### Required action
The lines below that include the word "grunt" are to be reported.

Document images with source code
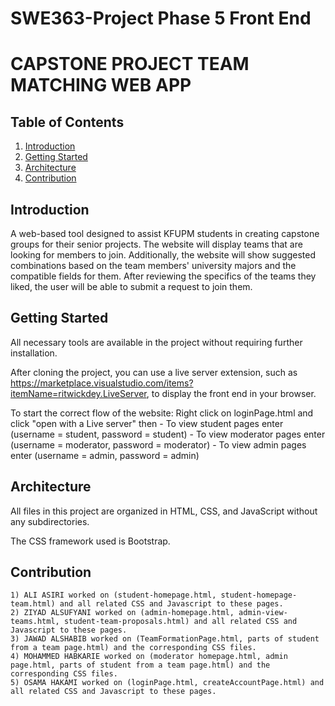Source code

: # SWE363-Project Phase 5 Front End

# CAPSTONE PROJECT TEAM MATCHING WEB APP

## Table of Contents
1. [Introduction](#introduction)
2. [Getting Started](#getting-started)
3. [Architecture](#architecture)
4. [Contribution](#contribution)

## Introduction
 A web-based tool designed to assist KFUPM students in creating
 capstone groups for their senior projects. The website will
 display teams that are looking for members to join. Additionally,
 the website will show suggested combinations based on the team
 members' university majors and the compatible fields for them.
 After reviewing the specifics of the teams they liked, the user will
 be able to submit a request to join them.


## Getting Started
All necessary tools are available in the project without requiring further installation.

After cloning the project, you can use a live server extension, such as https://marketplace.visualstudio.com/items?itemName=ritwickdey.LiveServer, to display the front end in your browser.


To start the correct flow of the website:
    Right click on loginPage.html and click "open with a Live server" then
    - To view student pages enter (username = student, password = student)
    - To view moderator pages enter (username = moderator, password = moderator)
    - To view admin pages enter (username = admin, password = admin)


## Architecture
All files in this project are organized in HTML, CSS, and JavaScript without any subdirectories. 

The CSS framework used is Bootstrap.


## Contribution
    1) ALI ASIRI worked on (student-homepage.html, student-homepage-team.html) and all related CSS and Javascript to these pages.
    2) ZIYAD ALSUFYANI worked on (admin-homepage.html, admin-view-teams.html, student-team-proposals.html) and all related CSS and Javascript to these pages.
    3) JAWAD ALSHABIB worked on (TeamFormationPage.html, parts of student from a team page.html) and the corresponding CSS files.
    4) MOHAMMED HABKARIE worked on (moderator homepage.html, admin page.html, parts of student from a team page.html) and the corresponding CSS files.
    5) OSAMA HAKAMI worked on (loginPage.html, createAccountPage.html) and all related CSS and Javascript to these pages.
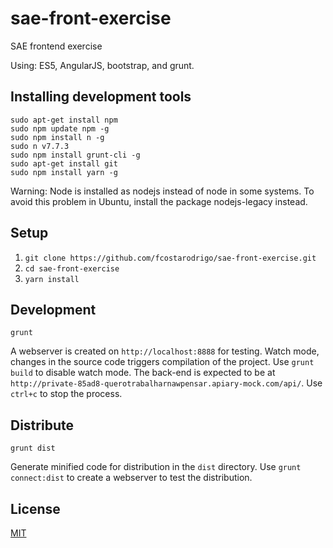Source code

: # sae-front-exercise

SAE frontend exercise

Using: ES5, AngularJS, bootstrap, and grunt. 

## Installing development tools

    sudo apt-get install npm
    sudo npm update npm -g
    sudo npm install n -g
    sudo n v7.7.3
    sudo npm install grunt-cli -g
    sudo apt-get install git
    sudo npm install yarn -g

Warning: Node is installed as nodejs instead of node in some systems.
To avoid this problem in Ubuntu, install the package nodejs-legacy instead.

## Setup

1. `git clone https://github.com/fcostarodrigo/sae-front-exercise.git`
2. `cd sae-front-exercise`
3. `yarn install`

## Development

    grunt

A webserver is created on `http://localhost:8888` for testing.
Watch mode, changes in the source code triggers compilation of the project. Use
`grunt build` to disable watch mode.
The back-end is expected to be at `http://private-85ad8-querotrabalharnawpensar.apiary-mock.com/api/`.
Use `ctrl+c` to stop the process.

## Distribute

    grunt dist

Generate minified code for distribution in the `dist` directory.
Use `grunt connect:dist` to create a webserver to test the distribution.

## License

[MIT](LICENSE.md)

### Final answer
Using: ES5, AngularJS, bootstrap, and grunt. 
    sudo npm install grunt-cli -g
    grunt
`grunt build` to disable watch mode.
    grunt dist
Use `grunt connect:dist` to create a webserver to test the distribution.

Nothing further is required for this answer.